Return all of the data verbatim, dropping any picture.
--
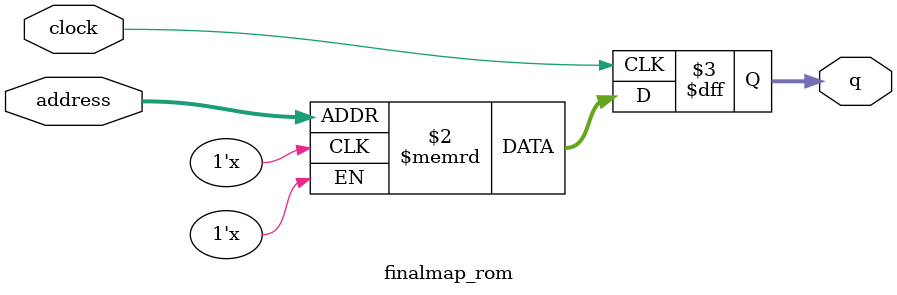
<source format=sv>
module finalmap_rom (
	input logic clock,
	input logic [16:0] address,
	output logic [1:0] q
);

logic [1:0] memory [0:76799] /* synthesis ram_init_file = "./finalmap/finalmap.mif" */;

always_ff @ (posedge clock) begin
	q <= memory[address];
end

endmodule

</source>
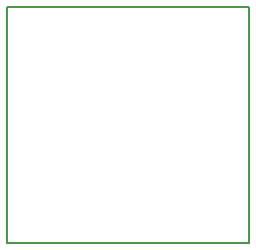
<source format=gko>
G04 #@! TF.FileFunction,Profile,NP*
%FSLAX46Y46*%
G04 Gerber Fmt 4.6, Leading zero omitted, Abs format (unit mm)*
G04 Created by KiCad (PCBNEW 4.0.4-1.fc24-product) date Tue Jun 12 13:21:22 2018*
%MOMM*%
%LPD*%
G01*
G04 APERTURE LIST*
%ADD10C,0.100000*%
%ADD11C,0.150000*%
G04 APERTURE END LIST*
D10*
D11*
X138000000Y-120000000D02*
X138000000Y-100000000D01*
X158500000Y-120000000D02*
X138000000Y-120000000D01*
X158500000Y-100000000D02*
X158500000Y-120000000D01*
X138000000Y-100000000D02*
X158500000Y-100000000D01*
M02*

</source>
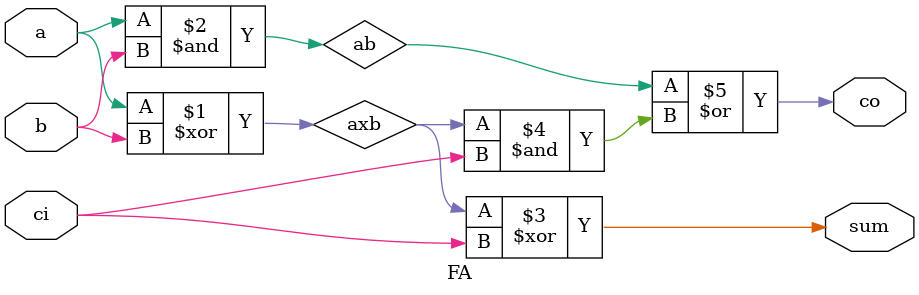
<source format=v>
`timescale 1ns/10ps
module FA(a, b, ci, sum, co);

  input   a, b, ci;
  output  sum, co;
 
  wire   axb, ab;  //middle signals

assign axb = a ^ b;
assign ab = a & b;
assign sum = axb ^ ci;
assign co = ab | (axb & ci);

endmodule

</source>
--
■ Response for this exercise ■
<source format=sv>
module finalmap_rom (
	input logic clock,
	input logic [16:0] address,
	output logic [1:0] q
);

logic [1:0] memory [0:76799] /* synthesis ram_init_file = "./finalmap/finalmap.mif" */;

always_ff @ (posedge clock) begin
	q <= memory[address];
end

endmodule

</source>
<source format=gko>
G04 #@! TF.FileFunction,Profile,NP*
%FSLAX46Y46*%
G04 Gerber Fmt 4.6, Leading zero omitted, Abs format (unit mm)*
G04 Created by KiCad (PCBNEW 4.0.4-1.fc24-product) date Tue Jun 12 13:21:22 2018*
%MOMM*%
%LPD*%
G01*
G04 APERTURE LIST*
%ADD10C,0.100000*%
%ADD11C,0.150000*%
G04 APERTURE END LIST*
D10*
D11*
X138000000Y-120000000D02*
X138000000Y-100000000D01*
X158500000Y-120000000D02*
X138000000Y-120000000D01*
X158500000Y-100000000D02*
X158500000Y-120000000D01*
X138000000Y-100000000D02*
X158500000Y-100000000D01*
M02*

</source>
<source format=v>
`timescale 1ns/10ps
module FA(a, b, ci, sum, co);

  input   a, b, ci;
  output  sum, co;
 
  wire   axb, ab;  //middle signals

assign axb = a ^ b;
assign ab = a & b;
assign sum = axb ^ ci;
assign co = ab | (axb & ci);

endmodule

</source>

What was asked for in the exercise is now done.